Mit dem Bevollmächtigten des Klägers am 22. März 2016 zugestelltem Bescheid vom 17. März 2016 ordnete die Landrätin des Beklagten unter Anordnung der sofortigen Vollziehung für die Zeit vom 1. April 2016 bis 31. März 2017 das Führen eines Fahrtenbuchs für das auf den Kläger zugelassene Fahrzeug mit dem amtlichen Kennzeichen GI-... an.

Am 22. April 2016 hat der Kläger Klage erhoben und einen Antrag auf Wiederherstellung der aufschiebenden Wirkung der Klage gestellt, der mit Beschluss des Verwaltungsgerichts vom 11. Mai 2016 (- 6 L 1033/16.GI -) abgelehnt wurde. Auf die dagegen erhobene Beschwerde hat der Hessische Verwaltungsgerichtshof mit Beschluss vom 6. September 2016 (- 2 B 1401/16 -) die aufschiebende Wirkung der Klage wiederhergestellt.

Mit einem dem erstinstanzlichen Gericht per Fax übermittelten Schriftsatz vom 14. März 2017 (Bl. 58 der Gerichtsakte - GA -) änderte die Landrätin des Beklagten ihren Bescheid vom 17. März 2016 insoweit ab, als die Worte "Zeit vom 01.04.2016 bis 31.03.2017" durch die Worte "Dauer von zwölf Monaten ab Bestandskraft dieser Verfügung" ersetzt worden sind. Dieser Schriftsatz wurde dem Bevollmächtigten des Klägers am 15. März 2017 per Telefax übermittelt (Bl. 59 GA). Der Bevollmächtigte des Klägers legte mit am selben Tag bei dem Verwaltungsgericht eingegangenem Schriftsatz vom 29. März 2017 (Bl. 60 GA) Widerspruch gegen den Bescheid vom 14. März 2017 ein und führte zur Begründung aus, dabei handele es sich um keinen Änderungsbescheid, sondern um einen neuen Bescheid mit einem völlig anderen Regelungsinhalt.

Der Kläger hat beantragt,

   den Bescheid der Landrätin des Beklagten vom 17.03.2016 in der Fassung des Änderungsbescheides derselben Behörde vom 14.03.2017 aufzuheben.
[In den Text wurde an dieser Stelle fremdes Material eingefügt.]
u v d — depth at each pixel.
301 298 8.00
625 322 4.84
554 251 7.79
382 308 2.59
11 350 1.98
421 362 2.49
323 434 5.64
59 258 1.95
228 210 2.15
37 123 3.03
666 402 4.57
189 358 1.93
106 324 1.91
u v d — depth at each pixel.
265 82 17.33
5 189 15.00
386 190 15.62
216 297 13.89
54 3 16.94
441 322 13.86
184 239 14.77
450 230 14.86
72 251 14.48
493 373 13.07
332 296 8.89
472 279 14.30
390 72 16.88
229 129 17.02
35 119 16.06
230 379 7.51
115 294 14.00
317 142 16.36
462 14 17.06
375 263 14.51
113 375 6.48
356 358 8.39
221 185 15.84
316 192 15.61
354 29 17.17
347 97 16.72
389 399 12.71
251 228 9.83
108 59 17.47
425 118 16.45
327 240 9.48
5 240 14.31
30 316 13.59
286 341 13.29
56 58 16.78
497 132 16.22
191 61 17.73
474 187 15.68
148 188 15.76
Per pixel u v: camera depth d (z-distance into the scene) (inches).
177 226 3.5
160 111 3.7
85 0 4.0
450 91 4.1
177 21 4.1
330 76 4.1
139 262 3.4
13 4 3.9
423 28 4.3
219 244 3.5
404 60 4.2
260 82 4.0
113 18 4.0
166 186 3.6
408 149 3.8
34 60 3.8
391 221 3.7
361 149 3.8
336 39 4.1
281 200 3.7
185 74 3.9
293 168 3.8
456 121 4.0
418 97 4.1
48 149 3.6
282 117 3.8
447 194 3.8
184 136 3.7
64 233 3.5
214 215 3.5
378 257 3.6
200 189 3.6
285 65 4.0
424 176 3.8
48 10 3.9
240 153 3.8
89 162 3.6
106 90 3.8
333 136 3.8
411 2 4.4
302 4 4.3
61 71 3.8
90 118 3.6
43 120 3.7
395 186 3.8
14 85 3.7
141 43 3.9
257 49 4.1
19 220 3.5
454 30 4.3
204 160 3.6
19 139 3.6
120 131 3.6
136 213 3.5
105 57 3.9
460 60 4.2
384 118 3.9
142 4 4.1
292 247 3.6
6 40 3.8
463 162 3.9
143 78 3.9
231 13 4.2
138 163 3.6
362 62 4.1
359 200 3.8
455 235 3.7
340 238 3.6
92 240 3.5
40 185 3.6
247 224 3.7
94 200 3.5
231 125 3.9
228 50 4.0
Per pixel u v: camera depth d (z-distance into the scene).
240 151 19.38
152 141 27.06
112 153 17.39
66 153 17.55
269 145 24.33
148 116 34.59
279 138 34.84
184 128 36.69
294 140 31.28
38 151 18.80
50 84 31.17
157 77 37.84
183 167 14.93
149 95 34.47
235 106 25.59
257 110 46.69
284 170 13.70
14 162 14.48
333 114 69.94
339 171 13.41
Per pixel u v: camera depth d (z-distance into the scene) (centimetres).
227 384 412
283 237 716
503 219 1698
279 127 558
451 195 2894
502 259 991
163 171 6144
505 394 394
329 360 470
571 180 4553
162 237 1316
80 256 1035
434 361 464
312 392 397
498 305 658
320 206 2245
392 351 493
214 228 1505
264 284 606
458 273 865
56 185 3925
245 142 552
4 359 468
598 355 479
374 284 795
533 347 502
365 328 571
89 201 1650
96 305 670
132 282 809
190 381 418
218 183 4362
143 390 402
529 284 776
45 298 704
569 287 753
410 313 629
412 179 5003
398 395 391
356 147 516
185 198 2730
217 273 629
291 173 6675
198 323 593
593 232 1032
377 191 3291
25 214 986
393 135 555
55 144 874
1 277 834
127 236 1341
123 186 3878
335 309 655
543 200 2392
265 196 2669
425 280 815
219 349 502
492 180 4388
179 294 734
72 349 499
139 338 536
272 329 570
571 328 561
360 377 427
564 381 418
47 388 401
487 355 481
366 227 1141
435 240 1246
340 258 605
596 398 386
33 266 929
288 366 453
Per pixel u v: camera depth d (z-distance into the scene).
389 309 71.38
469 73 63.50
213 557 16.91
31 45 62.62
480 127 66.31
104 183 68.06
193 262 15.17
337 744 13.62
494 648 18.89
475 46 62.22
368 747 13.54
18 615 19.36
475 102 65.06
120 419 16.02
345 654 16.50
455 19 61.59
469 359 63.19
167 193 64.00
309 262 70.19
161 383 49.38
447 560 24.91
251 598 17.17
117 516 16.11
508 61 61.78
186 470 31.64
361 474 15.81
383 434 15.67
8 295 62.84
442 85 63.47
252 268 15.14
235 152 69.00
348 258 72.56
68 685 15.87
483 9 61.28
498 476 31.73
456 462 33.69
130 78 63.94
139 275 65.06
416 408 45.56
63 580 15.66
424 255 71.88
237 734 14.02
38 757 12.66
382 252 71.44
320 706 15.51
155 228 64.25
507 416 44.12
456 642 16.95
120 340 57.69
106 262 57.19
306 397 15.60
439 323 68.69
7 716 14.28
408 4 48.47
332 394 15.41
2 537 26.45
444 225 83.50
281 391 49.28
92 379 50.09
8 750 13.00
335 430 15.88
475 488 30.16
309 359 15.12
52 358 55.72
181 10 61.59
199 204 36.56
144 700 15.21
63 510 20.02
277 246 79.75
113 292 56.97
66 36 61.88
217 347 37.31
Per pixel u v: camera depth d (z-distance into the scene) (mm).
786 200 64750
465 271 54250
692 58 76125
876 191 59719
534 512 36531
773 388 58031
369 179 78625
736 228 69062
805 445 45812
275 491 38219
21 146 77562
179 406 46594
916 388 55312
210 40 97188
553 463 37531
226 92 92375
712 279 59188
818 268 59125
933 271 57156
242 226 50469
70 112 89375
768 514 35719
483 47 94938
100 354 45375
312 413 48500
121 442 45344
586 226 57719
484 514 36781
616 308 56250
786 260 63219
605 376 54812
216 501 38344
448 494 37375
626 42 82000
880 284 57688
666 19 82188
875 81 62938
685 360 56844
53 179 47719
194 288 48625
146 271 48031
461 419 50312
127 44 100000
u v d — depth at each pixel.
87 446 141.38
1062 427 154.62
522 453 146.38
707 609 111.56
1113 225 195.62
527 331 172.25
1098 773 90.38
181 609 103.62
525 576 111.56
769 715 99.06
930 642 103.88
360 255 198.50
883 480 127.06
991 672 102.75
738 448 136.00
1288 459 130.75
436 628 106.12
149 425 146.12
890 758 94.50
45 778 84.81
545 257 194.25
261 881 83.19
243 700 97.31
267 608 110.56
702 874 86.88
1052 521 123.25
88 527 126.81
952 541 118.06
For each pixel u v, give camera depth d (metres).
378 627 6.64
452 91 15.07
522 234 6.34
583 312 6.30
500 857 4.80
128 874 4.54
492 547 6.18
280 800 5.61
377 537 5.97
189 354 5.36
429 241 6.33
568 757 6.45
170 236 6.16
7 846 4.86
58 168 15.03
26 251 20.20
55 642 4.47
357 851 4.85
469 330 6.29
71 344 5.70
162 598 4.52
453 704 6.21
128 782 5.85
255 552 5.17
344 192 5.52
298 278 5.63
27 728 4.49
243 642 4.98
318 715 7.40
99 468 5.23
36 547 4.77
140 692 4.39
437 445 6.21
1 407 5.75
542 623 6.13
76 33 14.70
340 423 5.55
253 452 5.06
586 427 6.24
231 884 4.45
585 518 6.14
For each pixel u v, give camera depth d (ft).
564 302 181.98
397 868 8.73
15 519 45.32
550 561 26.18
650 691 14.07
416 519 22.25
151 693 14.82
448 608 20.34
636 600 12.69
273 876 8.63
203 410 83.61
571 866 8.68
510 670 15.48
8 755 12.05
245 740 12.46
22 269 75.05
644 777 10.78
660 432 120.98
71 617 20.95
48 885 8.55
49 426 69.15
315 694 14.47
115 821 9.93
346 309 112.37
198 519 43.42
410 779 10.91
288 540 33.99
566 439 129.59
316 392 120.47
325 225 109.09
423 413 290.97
Der Beklagte hat beantragt,

   die Klage abzuweisen.




Mit Urteil vom 29. März 2017 hat das Verwaltungsgericht Gießen die Klage abgewiesen. Zur Begründung wird im Wesentlichen ausgeführt, dem Kläger sei zu Recht für die Dauer von zwölf Monaten ab Bestandskraft des Bescheides das Führen eines Fahrtenbuchs für das auf ihn zugelassene Kraftfahrzeug mit dem amtlichen Kennzeichen GI-... oder ein etwaiges Ersatzfahrzeug auferlegt worden. In einem Bußgeldverfahren habe nicht ermittelt werden können, wer das Fahrzeug am 12. September 2015 in Nidda bei der Überschreitung der zulässigen Höchstgeschwindigkeit innerhalb geschlossener Ortschaften um 26 km/h geführt hat. Mit dem Änderungsbescheid vom 14. März 2017 sei der Bescheid vom 17. März 2016 bezüglich der Fristsetzung für die Fahrtenbuchauflage wirksam geändert worden. Die erforderliche Bekanntgabe sei im Rahmen des gerichtlichen Verfahrens erfolgt, eine Zustellung durch die Behörde sei insoweit nicht vorgeschrieben. Darüber hinaus sei der Änderungsbescheid durch die entsprechende Antragstellung des Bevollmächtigten des Klägers in der mündlichen Verhandlung Gegenstand des vorliegenden Streitverfahrens geworden. Der Verstoß gegen § 45 Abs. 1 Nr. 3 HVwVfG wegen der mangelnden Anhörung des Klägers sei in der mündlichen Verhandlung am 29. März 2017 mit einer ausführlichen Erörterung der Beteiligten geheilt worden.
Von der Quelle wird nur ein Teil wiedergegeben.